What our Rabbis explain isn’t necessarily new or astounding. But a piece of information that we all need to hear: We each understand differently. And in order to be the most effective, we have to communicate in way that the other party can understand. Because alternatively, it will just sound like a cacophony of loud noises. We have to “speak the language” of those we teach – because each of us has a different strength. Concerning the man of the story I spoke about earlier, honest to God, I would have probably reacted similarly if someone was trying to convey information through a communication portal I struggled with. Which is all simply to say that it takes not one voice, but voice(s) and various channels of transmission to disclose information in a meaningful way. Which is why I will explain the same point, but use a different story: In 1903 a newspaper in Illinois published a fable called “Jungle School Board.” 
“When the animals decided to establish schools they selected a school board consisting of Mr. Elephant, Mr. Kangaroo and Mr. Monkey, and these fellows held a meeting to agree upon their plans.
'What shall the animals’ children be taught in the animal school? That is the question,’ declared Mr. Monkey.
'Yes, that is the question,’ exclaimed Mr. Kangaroo and Mr. Elephant together.”
“‘They should be taught to climb trees,’ said the monkey, positively. ‘All my relatives will serve as teachers.
'No, indeed!’ shouted the other two, in chorus. ‘That would never do.’

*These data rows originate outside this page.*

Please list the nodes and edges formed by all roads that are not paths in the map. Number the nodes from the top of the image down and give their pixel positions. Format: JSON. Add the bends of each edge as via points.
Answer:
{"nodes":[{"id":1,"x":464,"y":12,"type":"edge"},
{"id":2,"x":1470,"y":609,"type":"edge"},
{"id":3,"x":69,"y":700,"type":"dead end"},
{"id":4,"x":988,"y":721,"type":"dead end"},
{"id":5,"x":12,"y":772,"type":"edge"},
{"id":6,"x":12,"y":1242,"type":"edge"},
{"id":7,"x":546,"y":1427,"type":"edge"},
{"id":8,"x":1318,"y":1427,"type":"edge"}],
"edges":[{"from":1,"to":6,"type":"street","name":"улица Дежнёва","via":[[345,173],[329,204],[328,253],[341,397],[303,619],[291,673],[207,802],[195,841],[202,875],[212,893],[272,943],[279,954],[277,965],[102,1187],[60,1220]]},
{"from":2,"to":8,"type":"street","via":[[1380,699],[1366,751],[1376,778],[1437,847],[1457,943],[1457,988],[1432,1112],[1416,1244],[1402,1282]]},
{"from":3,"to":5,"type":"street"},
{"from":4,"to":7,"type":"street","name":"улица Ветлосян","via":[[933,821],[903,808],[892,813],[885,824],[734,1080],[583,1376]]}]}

'They should he taught to jump,’ cried the kangaroo, with emphasis. ‘All of my relatives will be glad to teach them.’
'No, indeed!’ yelled the other two, in unison. ‘That would never do.’
'They should be taught to look wise,’ said the elephant. ‘And all of my relatives will act as teachers.’
’No, indeed!’ howled the other two together. ‘That will never do.’”
“‘Well, what will do?’ they asked, as they looked at each other in perplexity.
'Teach them to climb,’ said Mr. Monkey.
'Teach them to jump,’ said Mr. Kangaroo.
'Teach them to look wise,’ said Mr. Elephant.”